Security experts recently detected a piece of malware targeting Linux, which appears to be part of the well-known Turla malware designed for Windows and targeting the military, embassies, and more.
Turla for Windows
Kaspersky and Symantec discovered Turla earlier this year and up until now, all its components were designed specifically for Windows. The sophisticated spyware was suspected to be created by the Russian government. It infected “several hundred computers in more than 45 countries, including government institutions, embassies, military, education, research and pharmaceutical companies,” according to Kaspersky Lab.
No wonder why security experts called this malware ‘Epic Turla’.
According to an article in Reuters from March 7, 2014, security researchers believed that Turla was also related to the malicious software used on the U.S. military in 2008, which caused a massive disturbance. And, it was also said to be related to Red October – another global spying operation targeting military, diplomatic and nuclear channels online.
Turla for Linux
The Linux Turla has apparently been created in addition to the Windows Turla – in order to have a broader access of victims. Experts believe that this component is not new, and it’s been around for some years now, but they have not had specific proof of that until now.
The malware is said to act like ‘a stealth backdoor on the cd00r sources,’ as per securelist.com.
‘cd00r.c‘ is a proof of concept code to test the idea of a completely invisible backdoor server,’ according to phenoelit.org, the creators of cd00r. ‘The approach of cd00r.c is to provide remote access to the system without showing an open port all the time.
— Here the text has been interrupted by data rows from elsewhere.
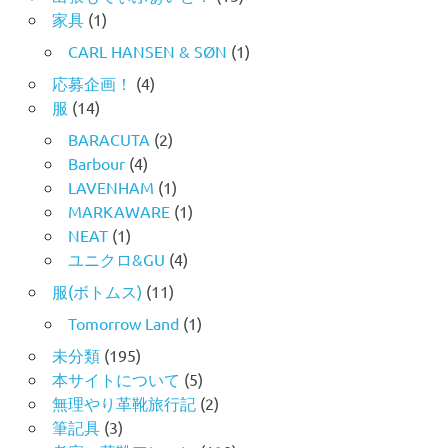
家具
(1)
CARL HANSEN & SØN
(1)
応募企画！
(4)
服
(14)
BARACUTA
(2)
Barbour
(4)
LAVENHAM
(1)
MARKAWARE
(1)
NEAT
(1)
ユニクロ&GU
(4)
服(ボトムス)
(11)
Tomorrow Land
(1)
未分類
(195)
本サイトについて
(5)
無理やり革靴旅行記
(2)
筆記具
(3)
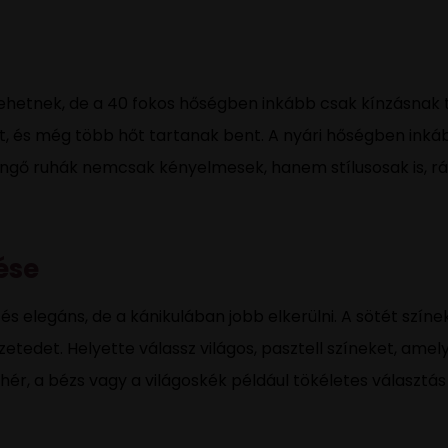
lehetnek, de a 40 fokos hőségben inkább csak kínzásnak
t, és még több hőt tartanak bent. A nyári hőségben inká
engő ruhák nemcsak kényelmesek, hanem stílusosak is, rá
lése
és elegáns, de a kánikulában jobb elkerülni. A sötét színe
zetedet. Helyette válassz világos, pasztell színeket, amel
hér, a bézs vagy a világoskék például tökéletes választás 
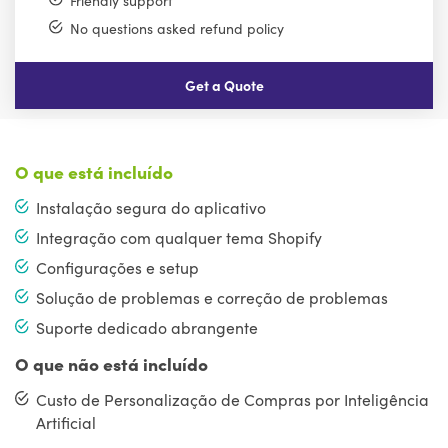
Friendly support
No questions asked refund policy
Get a Quote
O que está incluído
Instalação segura do aplicativo
Integração com qualquer tema Shopify
Configurações e setup
Solução de problemas e correção de problemas
Suporte dedicado abrangente
O que não está incluído
Custo de Personalização de Compras por Inteligência
Artificial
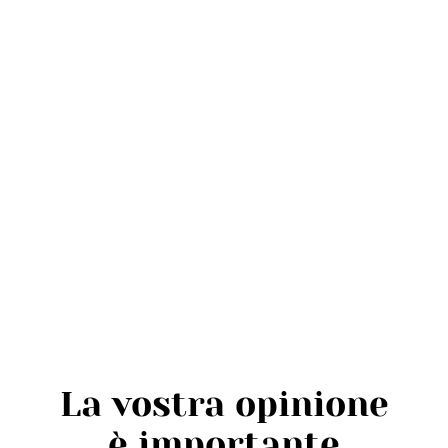
La vostra opinione
è importante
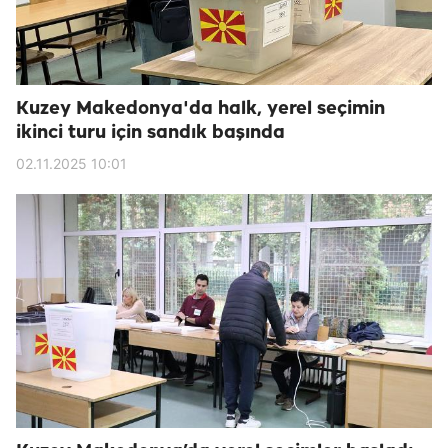
Kuzey Makedonya'da halk, yerel seçimin
ikinci turu için sandık başında
02.11.2025 10:01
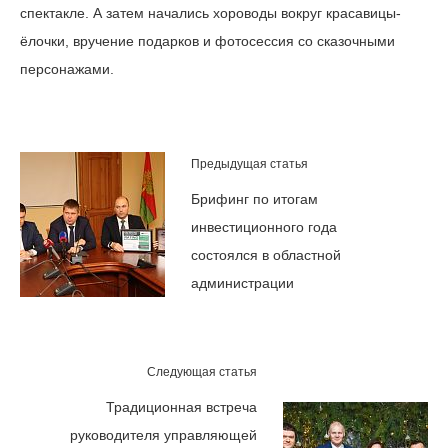
спектакле. А затем начались хороводы вокруг красавицы-
ёлочки, вручение подарков и фотосессия со сказочными
персонажами.
Предыдущая статья
Брифинг по итогам
инвестиционного года
состоялся в областной
администрации
Следующая статья
Традиционная встреча
руководителя управляющей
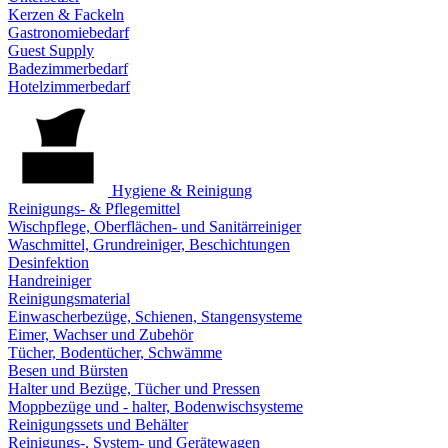
Kerzen & Fackeln
Gastronomiebedarf
Guest Supply
Badezimmerbedarf
Hotelzimmerbedarf
Hygiene & Reinigung
Reinigungs- & Pflegemittel
Wischpflege, Oberflächen- und Sanitärreiniger
Waschmittel, Grundreiniger, Beschichtungen
Desinfektion
Handreiniger
Reinigungsmaterial
Einwascherbezüge, Schienen, Stangensysteme
Eimer, Wachser und Zubehör
Tücher, Bodentücher, Schwämme
Besen und Bürsten
Halter und Bezüge, Tücher und Pressen
Moppbezüge und - halter, Bodenwischsysteme
Reinigungssets und Behälter
Reinigungs-, System- und Gerätewagen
That is done by using a sniffer on the specified interface to capture all kinds of packets. The sniffer is not running in promiscuous mode to prevent a kernel message in syslog and detection by programs like AnitSniff.’
That’s what Linux Turla did – it adopted the cd00r approach in order to be able to remain in a stealth mode while running commands remotely. It is quite flexible and free to run on victims’ computers thanks to the fact that it does not need root access. And, instead of using SYN packets, it went for TCP/UDP packets to run its invisible operations. That is why it cannot be detected by netstat (network statistics) – a commonly used command-line tool.
In short, experts have suspected the existence of Turla components targeting Linux for a while now, but had no hard facts until now. We then can’t help but wonder if there are other Turla variations out there which experts haven’t even thought of yet.